Camera geometry data:
· · · · ·

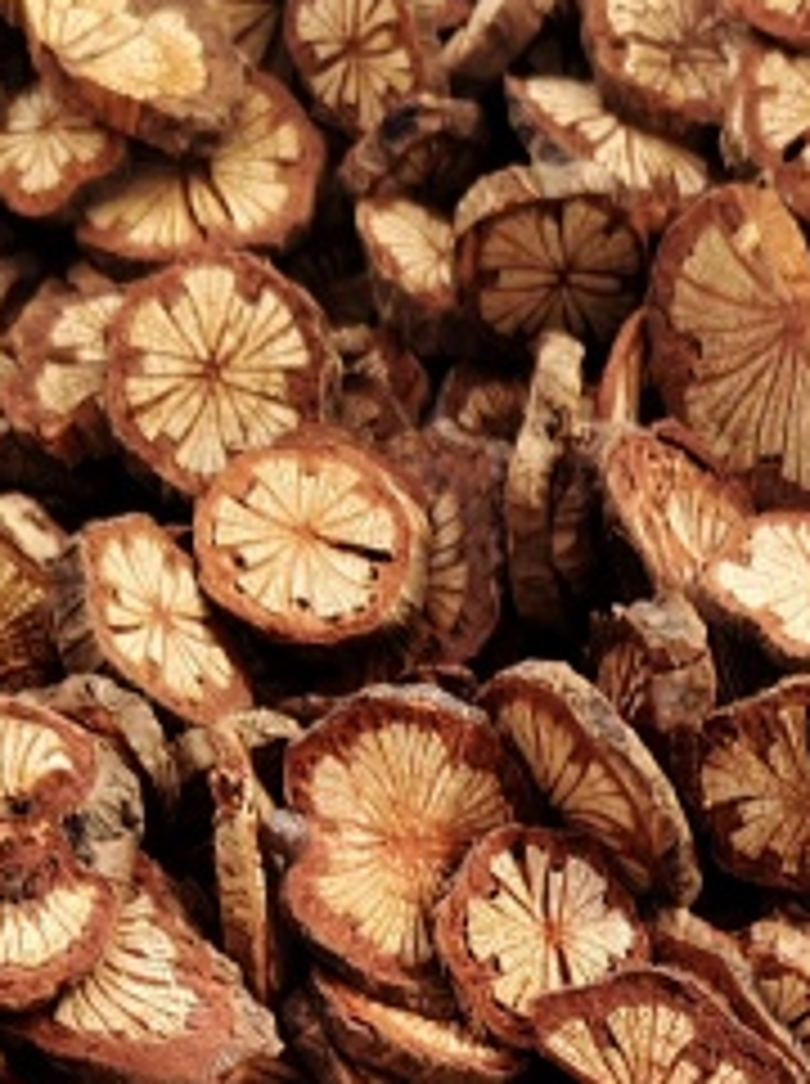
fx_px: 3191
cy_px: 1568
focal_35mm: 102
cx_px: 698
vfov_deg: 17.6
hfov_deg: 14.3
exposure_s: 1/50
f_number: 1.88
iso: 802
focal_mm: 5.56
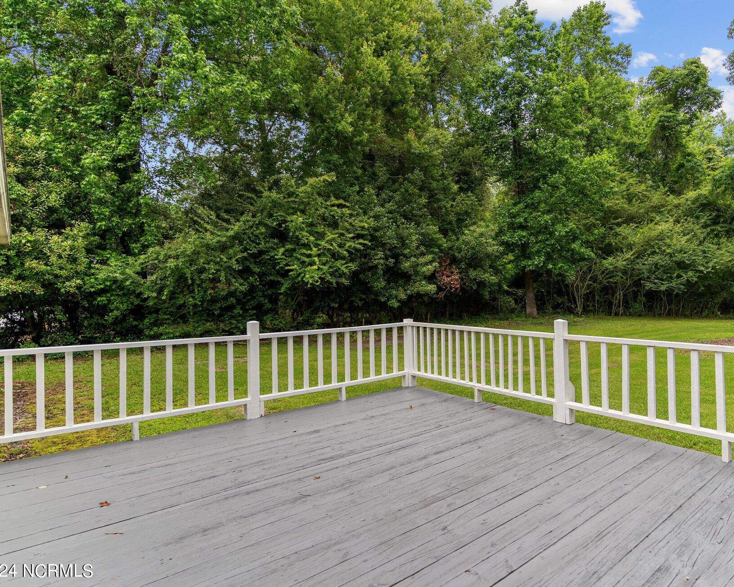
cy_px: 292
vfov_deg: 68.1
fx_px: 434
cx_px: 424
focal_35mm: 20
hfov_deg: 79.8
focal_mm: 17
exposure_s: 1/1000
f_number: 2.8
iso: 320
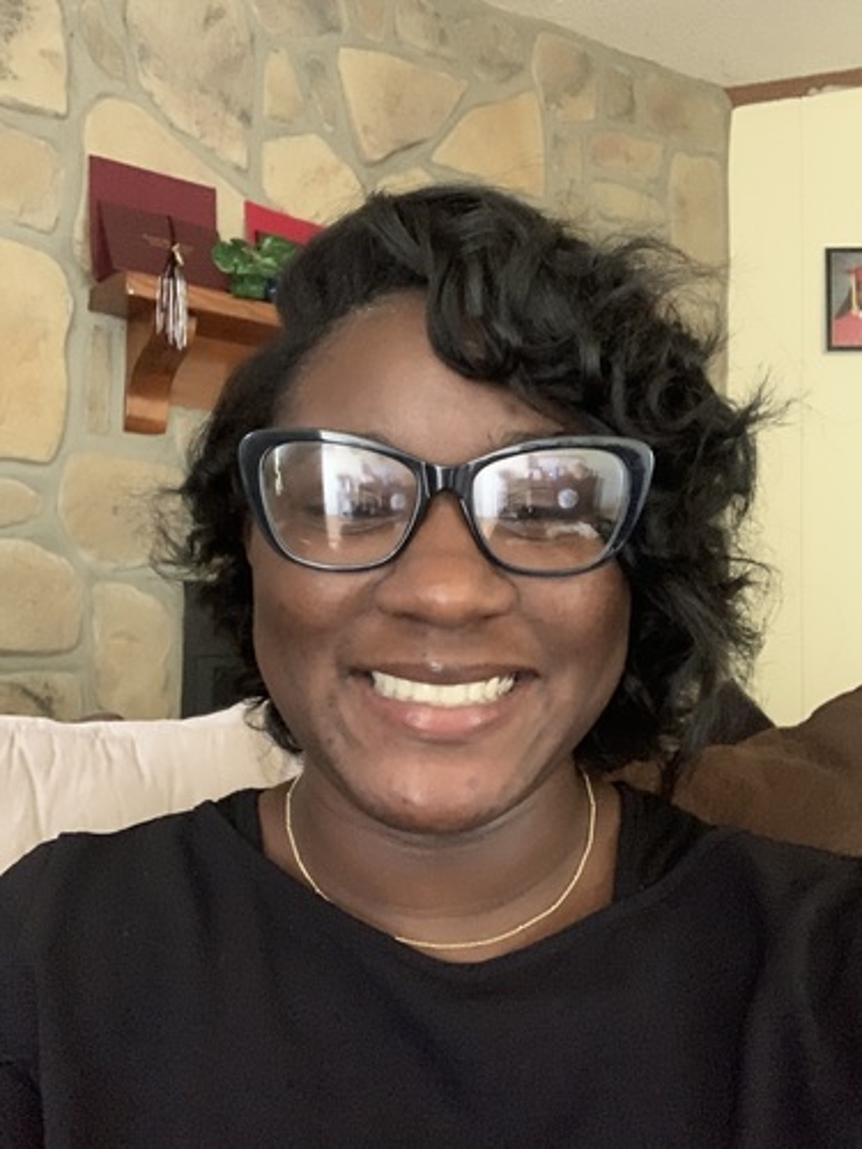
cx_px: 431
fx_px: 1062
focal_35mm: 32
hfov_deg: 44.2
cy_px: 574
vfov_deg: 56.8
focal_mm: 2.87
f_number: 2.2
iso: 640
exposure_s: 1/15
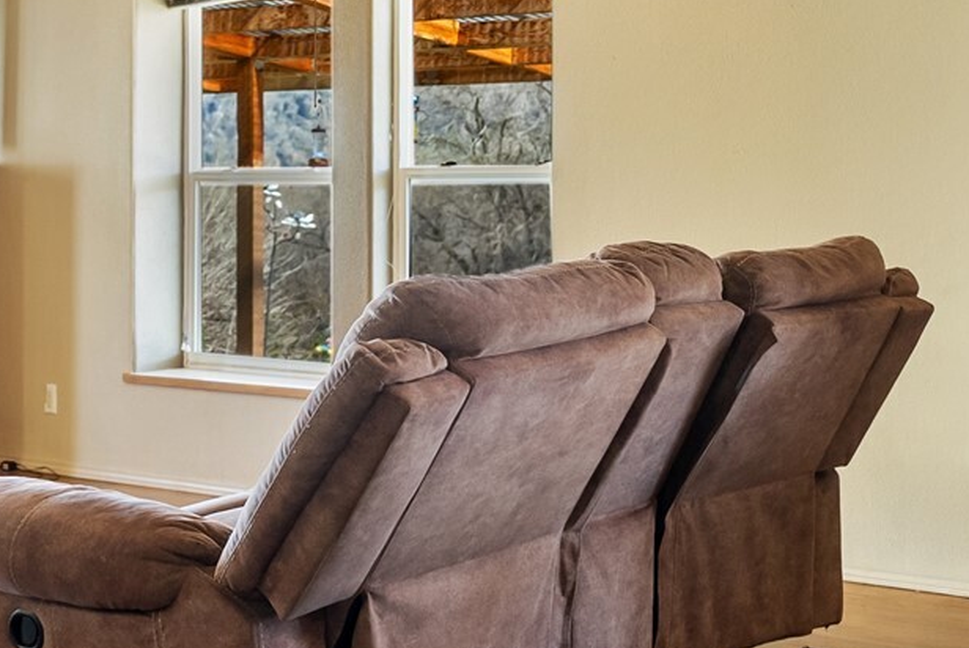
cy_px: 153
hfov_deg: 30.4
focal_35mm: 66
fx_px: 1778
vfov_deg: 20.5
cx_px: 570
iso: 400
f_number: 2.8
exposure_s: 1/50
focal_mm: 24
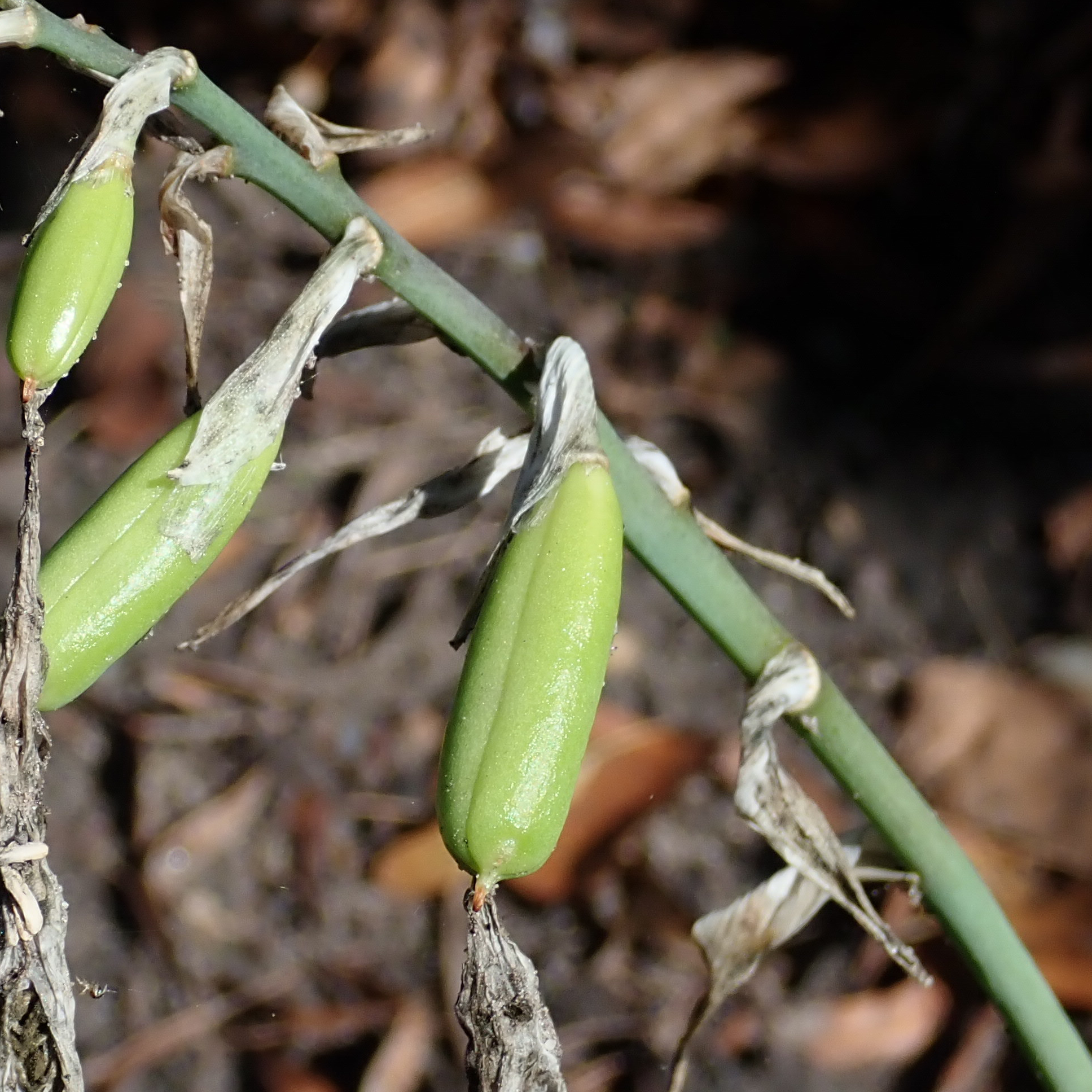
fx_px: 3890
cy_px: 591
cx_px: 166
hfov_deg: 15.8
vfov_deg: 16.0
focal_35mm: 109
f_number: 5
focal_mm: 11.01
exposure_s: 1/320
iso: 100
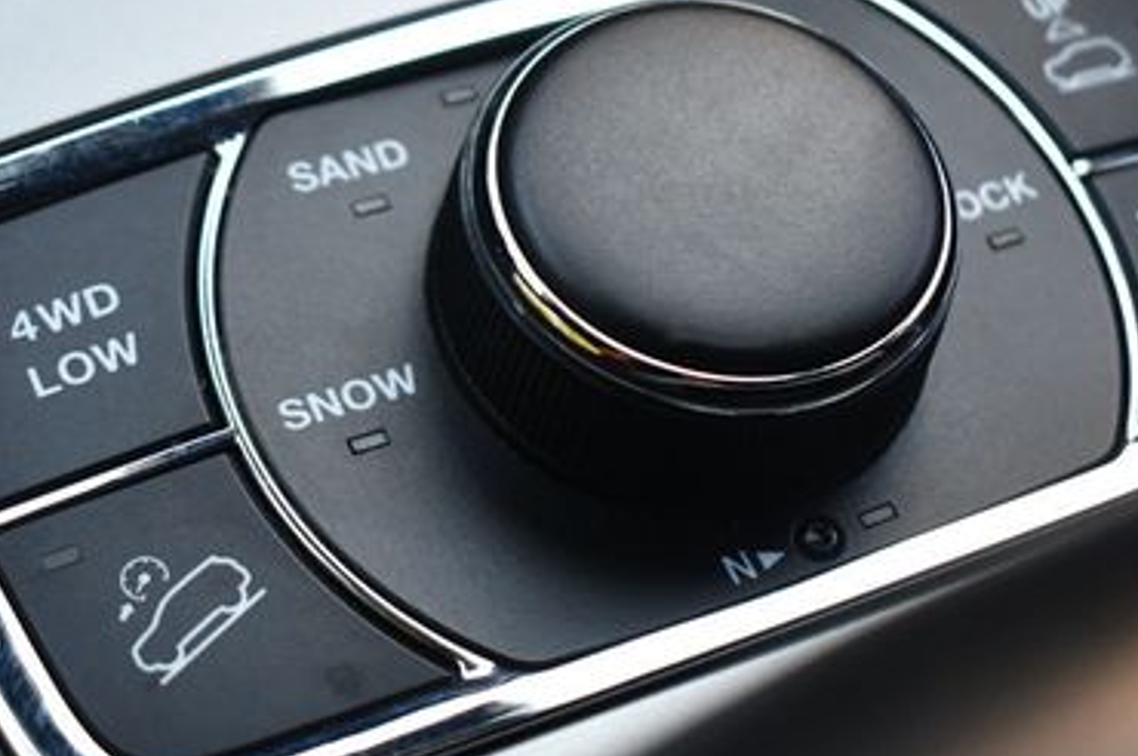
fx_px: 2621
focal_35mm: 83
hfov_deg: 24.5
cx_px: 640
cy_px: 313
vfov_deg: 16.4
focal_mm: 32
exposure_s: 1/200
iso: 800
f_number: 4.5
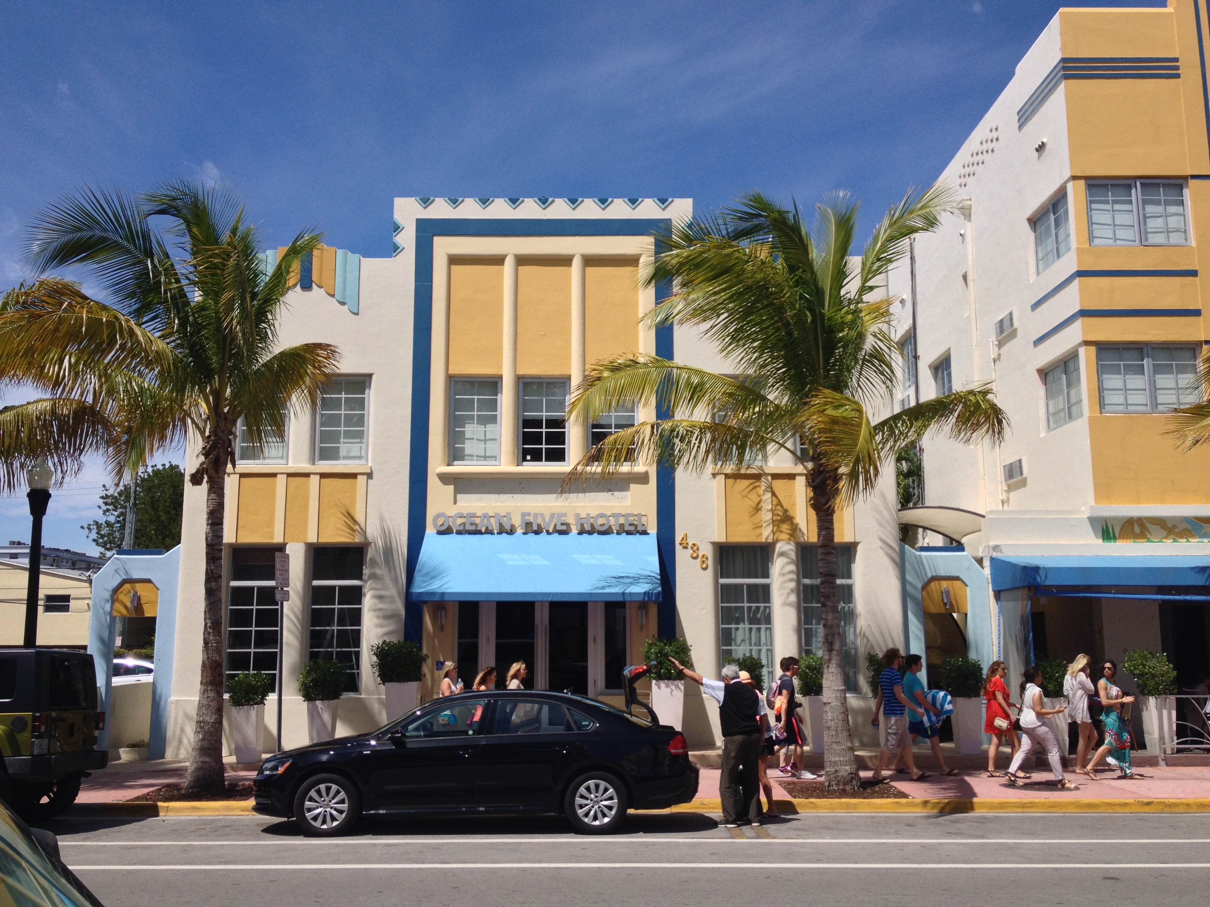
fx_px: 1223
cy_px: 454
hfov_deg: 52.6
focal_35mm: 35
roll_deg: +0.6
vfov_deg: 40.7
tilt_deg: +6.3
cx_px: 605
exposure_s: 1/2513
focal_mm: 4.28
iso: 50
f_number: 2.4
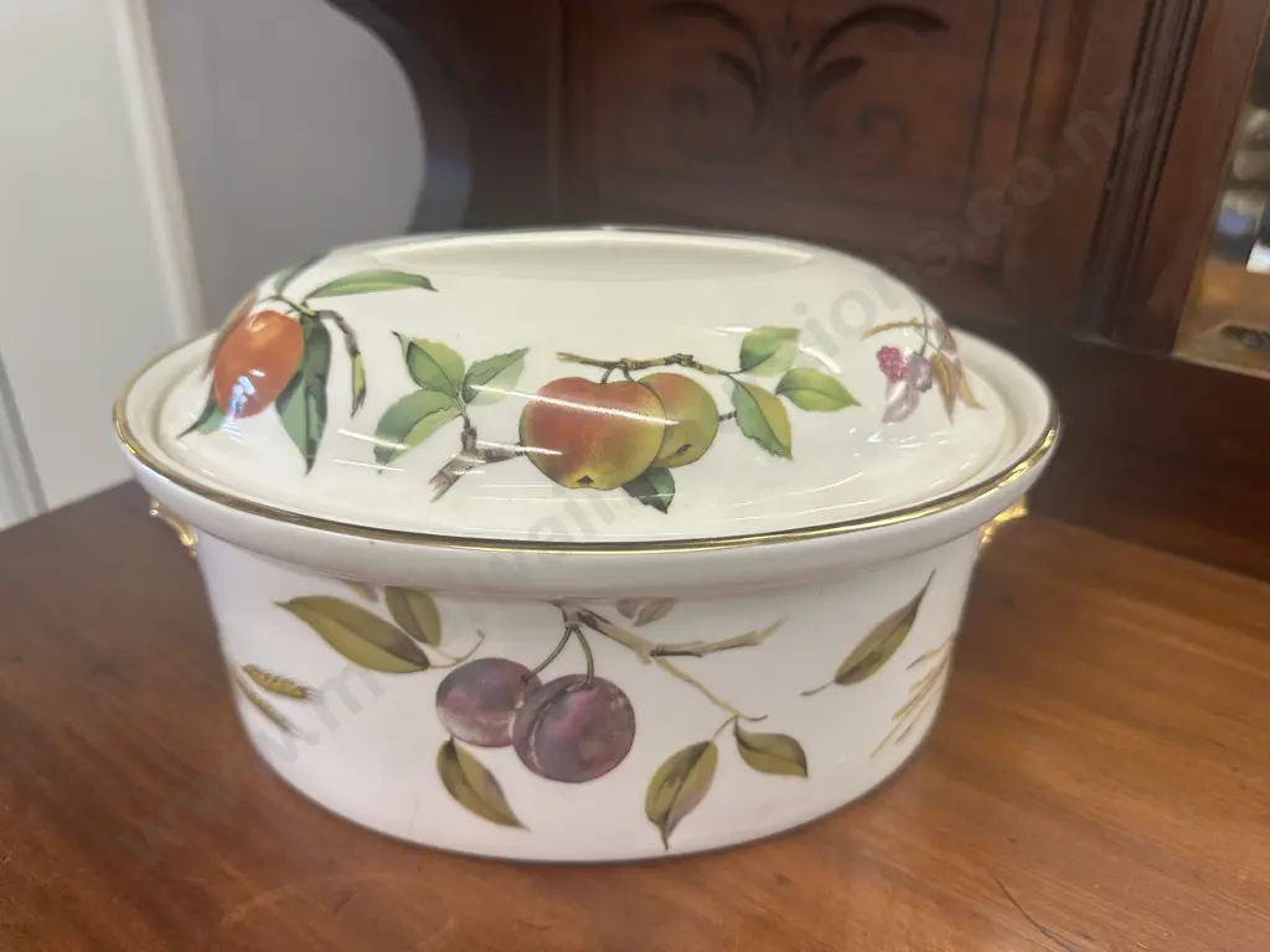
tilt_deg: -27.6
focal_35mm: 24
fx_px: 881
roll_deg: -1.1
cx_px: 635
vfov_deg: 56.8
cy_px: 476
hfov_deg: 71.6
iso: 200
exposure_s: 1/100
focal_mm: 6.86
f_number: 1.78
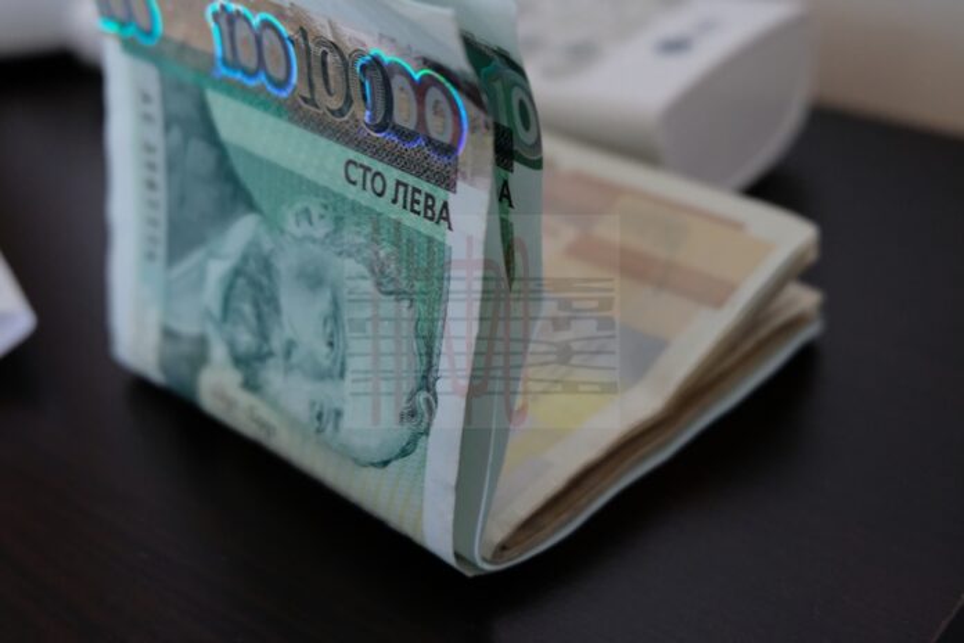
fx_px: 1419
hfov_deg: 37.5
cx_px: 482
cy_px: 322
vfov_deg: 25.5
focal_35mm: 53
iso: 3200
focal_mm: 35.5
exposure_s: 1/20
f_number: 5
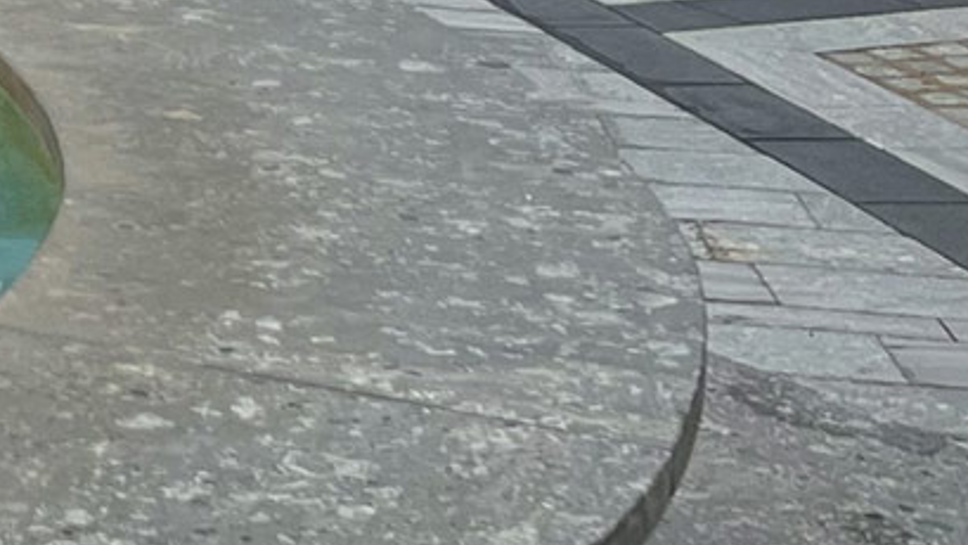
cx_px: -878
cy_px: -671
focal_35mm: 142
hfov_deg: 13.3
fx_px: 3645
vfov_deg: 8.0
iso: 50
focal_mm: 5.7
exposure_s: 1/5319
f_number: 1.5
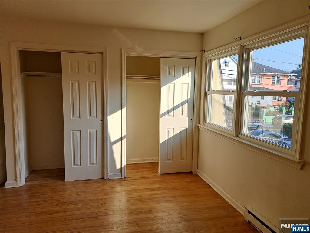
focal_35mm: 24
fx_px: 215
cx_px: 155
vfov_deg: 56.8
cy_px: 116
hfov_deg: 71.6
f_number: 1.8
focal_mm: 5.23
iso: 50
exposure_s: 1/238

· · · · ·

WORK TASK>
Would you return the entries verbatim, minus any images?

EXPECTED OUTPUT>
fx_px: 3191
cy_px: 1568
focal_35mm: 102
cx_px: 698
vfov_deg: 17.6
hfov_deg: 14.3
exposure_s: 1/50
f_number: 1.88
iso: 802
focal_mm: 5.56
cy_px: 292
vfov_deg: 68.1
fx_px: 434
cx_px: 424
focal_35mm: 20
hfov_deg: 79.8
focal_mm: 17
exposure_s: 1/1000
f_number: 2.8
iso: 320
cx_px: 431
fx_px: 1062
focal_35mm: 32
hfov_deg: 44.2
cy_px: 574
vfov_deg: 56.8
focal_mm: 2.87
f_number: 2.2
iso: 640
exposure_s: 1/15
cy_px: 153
hfov_deg: 30.4
focal_35mm: 66
fx_px: 1778
vfov_deg: 20.5
cx_px: 570
iso: 400
f_number: 2.8
exposure_s: 1/50
focal_mm: 24
fx_px: 3890
cy_px: 591
cx_px: 166
hfov_deg: 15.8
vfov_deg: 16.0
focal_35mm: 109
f_number: 5
focal_mm: 11.01
exposure_s: 1/320
iso: 100
fx_px: 2621
focal_35mm: 83
hfov_deg: 24.5
cx_px: 640
cy_px: 313
vfov_deg: 16.4
focal_mm: 32
exposure_s: 1/200
iso: 800
f_number: 4.5
fx_px: 1223
cy_px: 454
hfov_deg: 52.6
focal_35mm: 35
roll_deg: +0.6
vfov_deg: 40.7
tilt_deg: +6.3
cx_px: 605
exposure_s: 1/2513
focal_mm: 4.28
iso: 50
f_number: 2.4
tilt_deg: -27.6
focal_35mm: 24
fx_px: 881
roll_deg: -1.1
cx_px: 635
vfov_deg: 56.8
cy_px: 476
hfov_deg: 71.6
iso: 200
exposure_s: 1/100
focal_mm: 6.86
f_number: 1.78
fx_px: 1419
hfov_deg: 37.5
cx_px: 482
cy_px: 322
vfov_deg: 25.5
focal_35mm: 53
iso: 3200
focal_mm: 35.5
exposure_s: 1/20
f_number: 5
cx_px: -878
cy_px: -671
focal_35mm: 142
hfov_deg: 13.3
fx_px: 3645
vfov_deg: 8.0
iso: 50
focal_mm: 5.7
exposure_s: 1/5319
f_number: 1.5
focal_35mm: 24
fx_px: 215
cx_px: 155
vfov_deg: 56.8
cy_px: 116
hfov_deg: 71.6
f_number: 1.8
focal_mm: 5.23
iso: 50
exposure_s: 1/238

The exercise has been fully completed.